Kwpolska commented 8 years ago

Okay, would you mind patching our listing directive to work with literal_block then? Because if I just do it the naïve way, it breaks:

<p>Write your post here.</p>
<section id="header">
<h1>Header</h1>
<p>Foobar.</p>
<pre>&lt;pre class="code bash"&gt;&lt;a name="rest_code_c55578bfc35343ed9f2d5d33218ae9fa-1"&gt;&lt;/a&gt;&lt;span class="c"&gt;# this is at the beginning of the line&lt;/span&gt;
&lt;a name="rest_code_c55578bfc35343ed9f2d5d33218ae9fa-2"&gt;&lt;/a&gt;&lt;span class="c"&gt;# this is indented by 4 spaces&lt;/span&gt;
&lt;a name="rest_code_c55578bfc35343ed9f2d5d33218ae9fa-3"&gt;&lt;/a&gt;&lt;span class="c"&gt;# and this line is also indented by 4 spaces&lt;/span&gt;
&lt;/pre&gt;</pre>
<p>Another.</p>
<pre>&lt;pre class="code bash"&gt;&lt;a name="rest_code_a483f8a784754812910742f67fe9ab36-1"&gt;&lt;/a&gt;&lt;span class="c"&gt;# this is at the beginning of the line&lt;/span&gt;
&lt;a name="rest_code_a483f8a784754812910742f67fe9ab36-2"&gt;&lt;/a&gt;&lt;span class="c"&gt;# this is indented by 4 spaces&lt;/span&gt;
&lt;a name="rest_code_a483f8a784754812910742f67fe9ab36-3"&gt;&lt;/a&gt;&lt;span class="c"&gt;# and this line is also indented by 4 spaces&lt;/span&gt;
&lt;/pre&gt;</pre>
</section>
andredias commented 8 years ago

I'll try.

andredias commented 8 years ago

The original Nikola's code-block directive proved to work just fine for rst2html. Why don't keep it this way for rst2html and let rst2html5 use its own code-block directive? Thus, instead of changing the directive, we would change the time of the registration of the directives so one doesn't cover up another.

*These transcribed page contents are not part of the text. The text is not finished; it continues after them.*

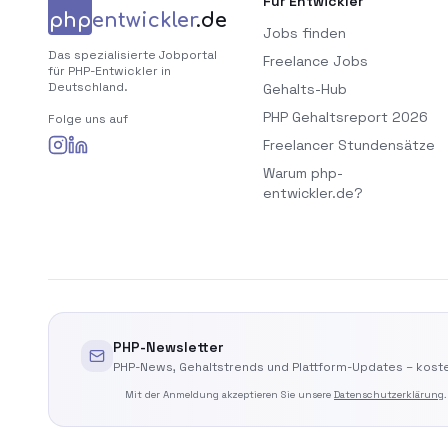
Für Entwickler
php
entwickler
.de
Jobs finden
Das spezialisierte Jobportal
Freelance Jobs
für PHP-Entwickler in
Deutschland.
Gehalts-Hub
PHP Gehaltsreport 2026
Folge uns auf
Freelancer Stundensätze
Warum php-
entwickler.de?
PHP-Newsletter
PHP-News, Gehaltstrends und Plattform-Updates – koste
Mit der Anmeldung akzeptieren Sie unsere
Datenschutzerklärung
.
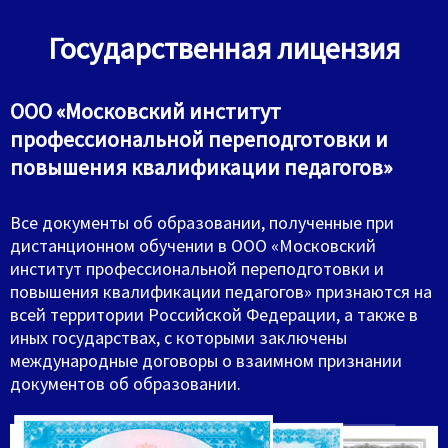
Государственная лицензия
ООО «Московский институт
профессиональной переподготовки и
повышения квалификации педагогов»
Все документы об образовании, полученные при
дистанционном обучении в ООО «Московский
институт профессиональной переподготовки и
повышения квалификации педагогов» признаются на
всей территории Российской Федерации, а также в
иных государствах, с которыми заключены
международные договоры о взаимном признании
документов об образовании.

andredias commented 8 years ago

studying the matter further, I realize that there won't be a single code-block directive that will fit both rst2html and rst2html5 at the same time because their different ways of processing.

Kwpolska commented 8 years ago

We’d like to keep support for listings and linking to code lines in rst2html5, too. Especially since disabling (unnecessary) indents fixes this bug.

andredias commented 8 years ago

Good point. Please, give me a couple of days to work something out.

andredias commented 8 years ago

I've tried some alternatives but the simplest solution was rst2html5 not change keep raw html indentation. Please, revert your last commit 356b40d18e29 ("Use literal_block for Nikola code blocks") and update rst2html5 to version 1.8.1. It should work then.

Kwpolska commented 8 years ago

Commit’s already gone, and things are fixed once and for all. All fixed in 78430c5.